■ Your instructions:
Word for word, transcribe the data below from the line with "fx_px: 6604" to the line with "focal_mm: 6.9", keeping both of those lines.

Collected data:
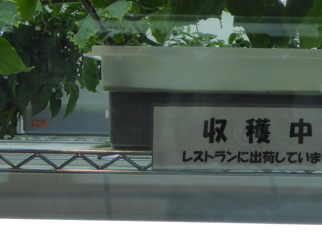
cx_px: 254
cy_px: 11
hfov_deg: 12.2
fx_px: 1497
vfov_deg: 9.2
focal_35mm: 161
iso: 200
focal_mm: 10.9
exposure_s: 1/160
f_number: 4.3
* * *
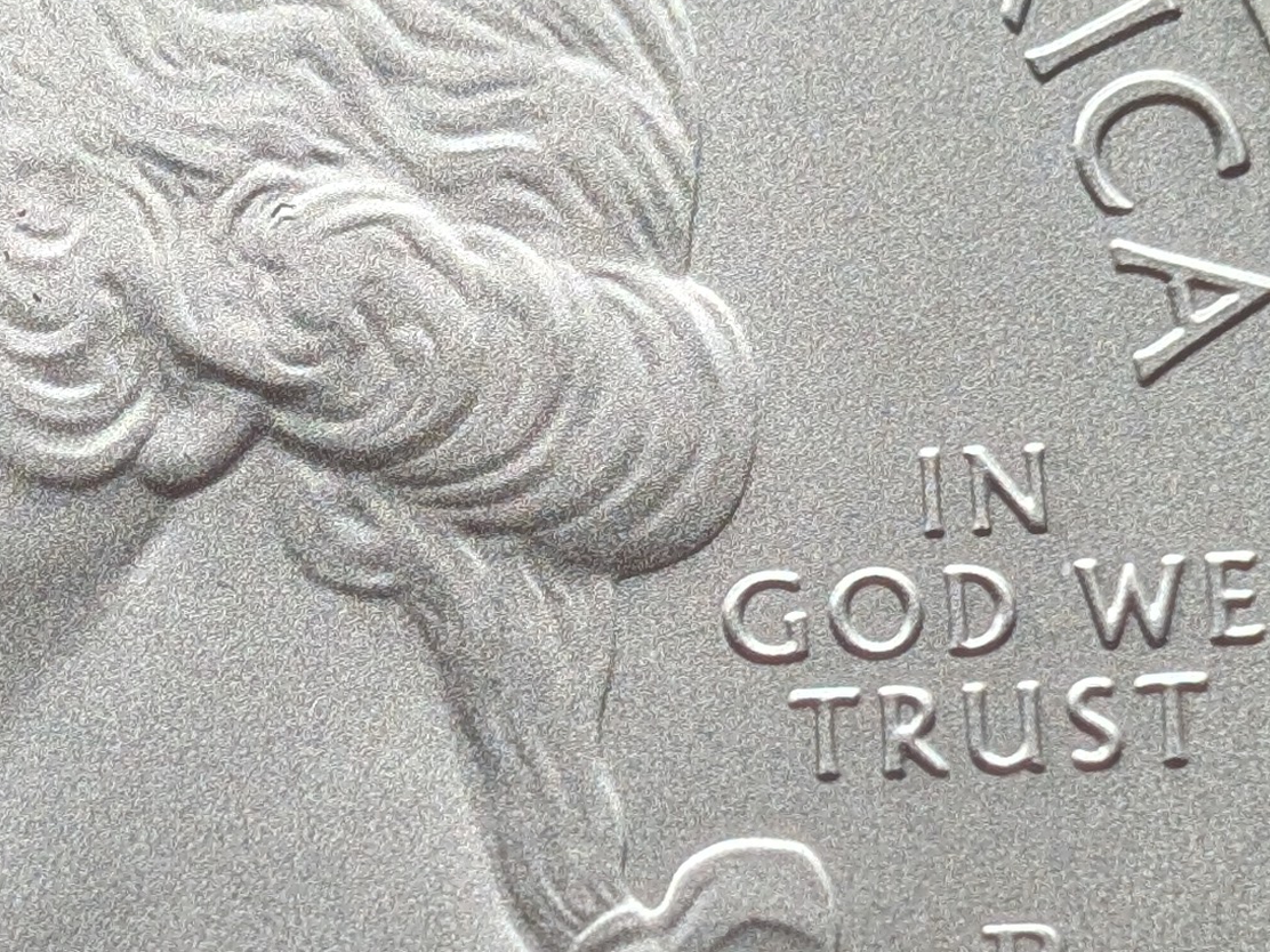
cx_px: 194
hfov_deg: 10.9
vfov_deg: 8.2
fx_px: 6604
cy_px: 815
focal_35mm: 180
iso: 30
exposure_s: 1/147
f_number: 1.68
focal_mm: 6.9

■ Exercise answer:
fx_px: 6604
cy_px: 815
focal_35mm: 180
iso: 30
exposure_s: 1/147
f_number: 1.68
focal_mm: 6.9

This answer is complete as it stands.